#### Exercise requirements:
Would you copy out only the lines from the one with "Rendered at 1500 by 1125 pixels." to the end of the records, exactly as they stand?
== Supplied material
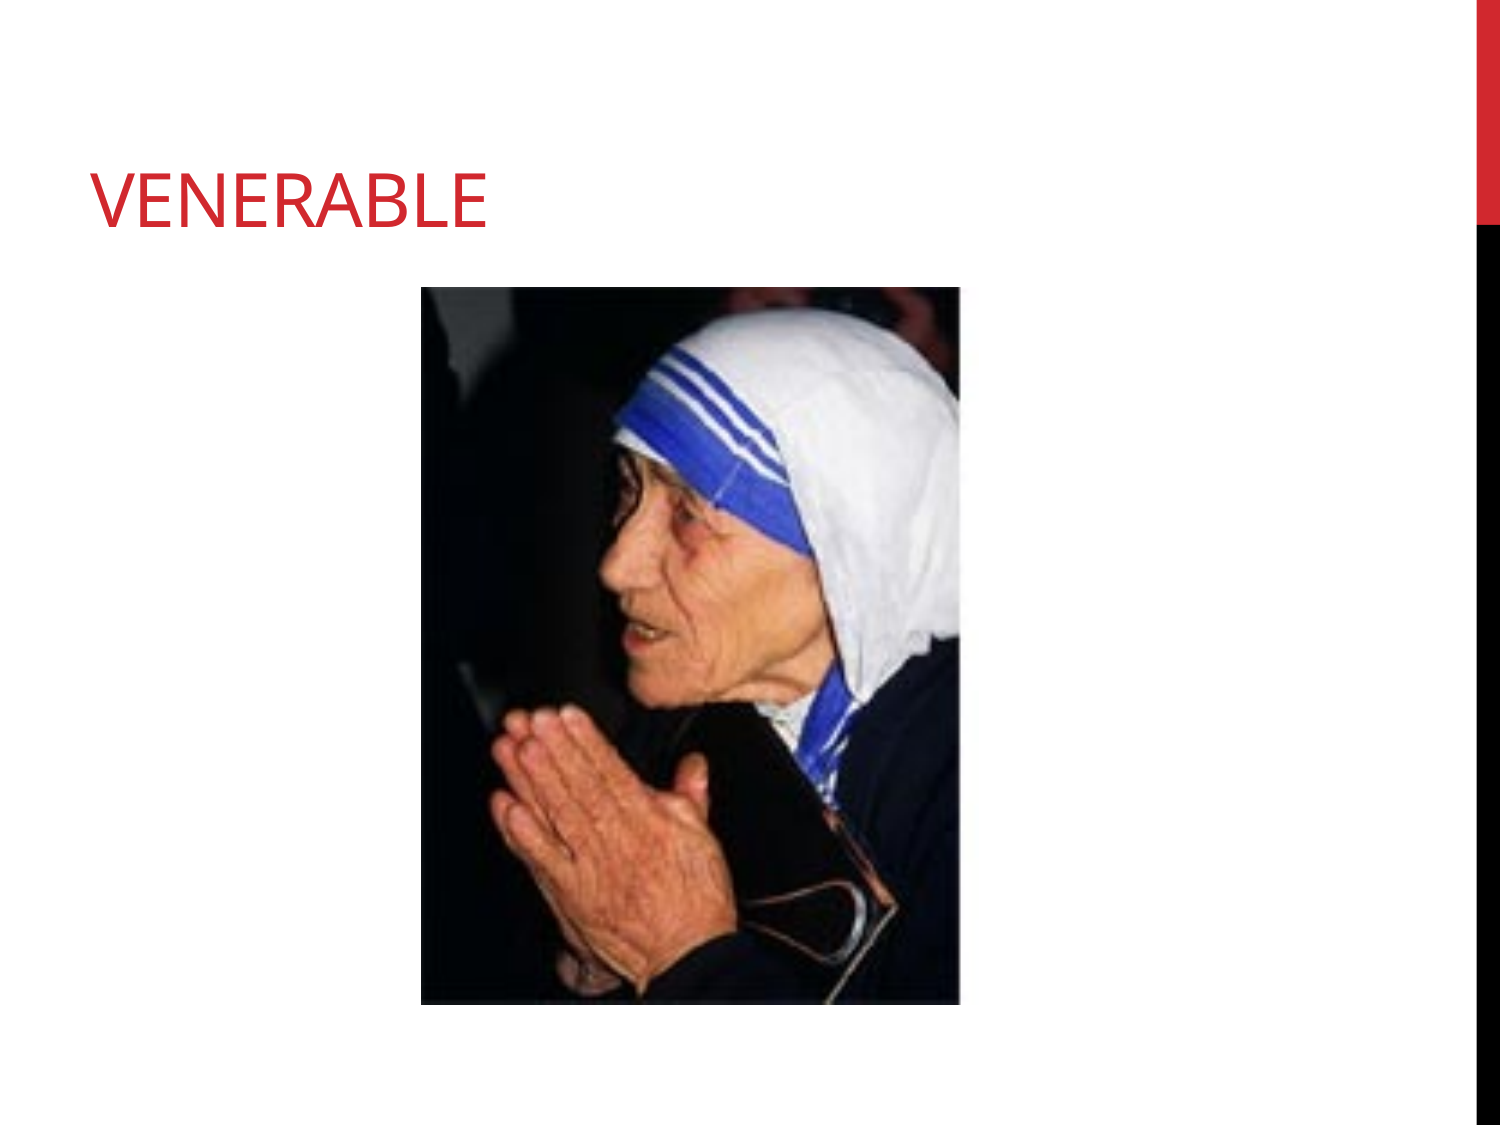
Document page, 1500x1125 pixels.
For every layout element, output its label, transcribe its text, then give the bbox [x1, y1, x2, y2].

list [74, 286, 1326, 1006]
title Venerable [75, 25, 1025, 250]
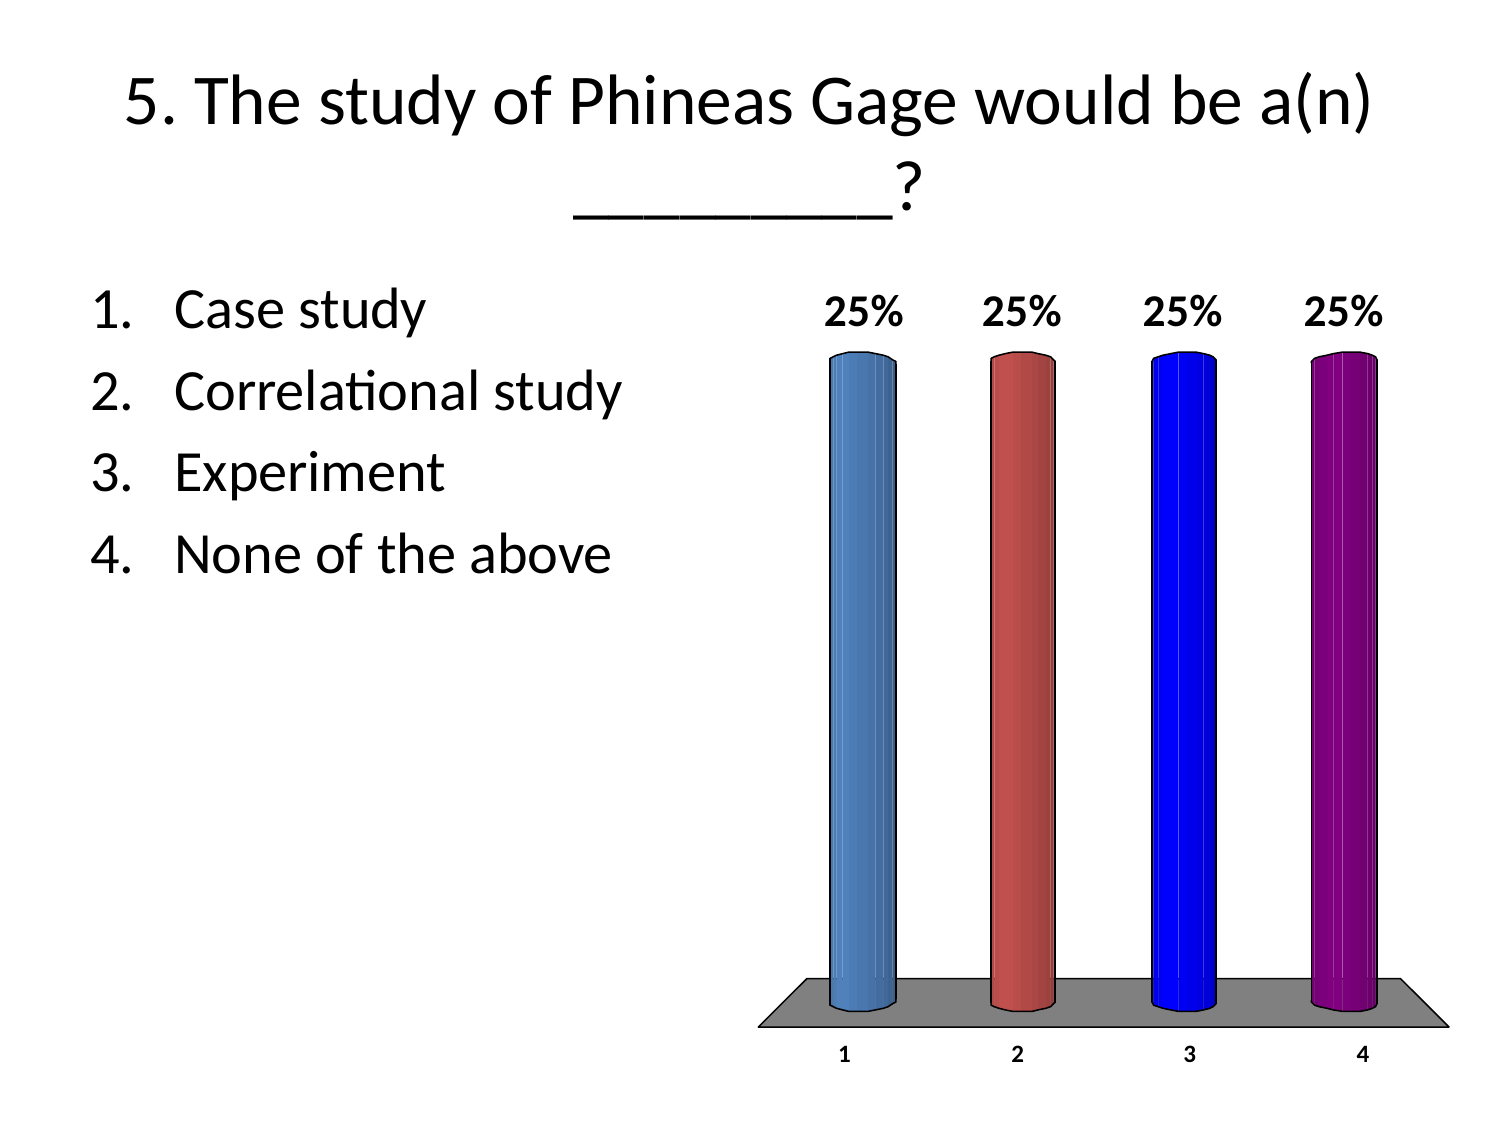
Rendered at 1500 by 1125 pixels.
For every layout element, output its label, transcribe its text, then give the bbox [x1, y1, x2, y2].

list Case study Correlational study Experiment None of the above [75, 262, 750, 1005]
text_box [739, 270, 1490, 1115]
title 5. The study of Phineas Gage would be a(n) _________? [75, 45, 1425, 233]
====
#### Written solution:
Rendered at 1500 by 1125 pixels.
For every layout element, output its label, transcribe its text, then give the bbox [x1, y1, x2, y2].

list Case study Correlational study Experiment None of the above [75, 262, 750, 1005]
text_box [739, 270, 1490, 1115]
title 5. The study of Phineas Gage would be a(n) _________? [75, 45, 1425, 233]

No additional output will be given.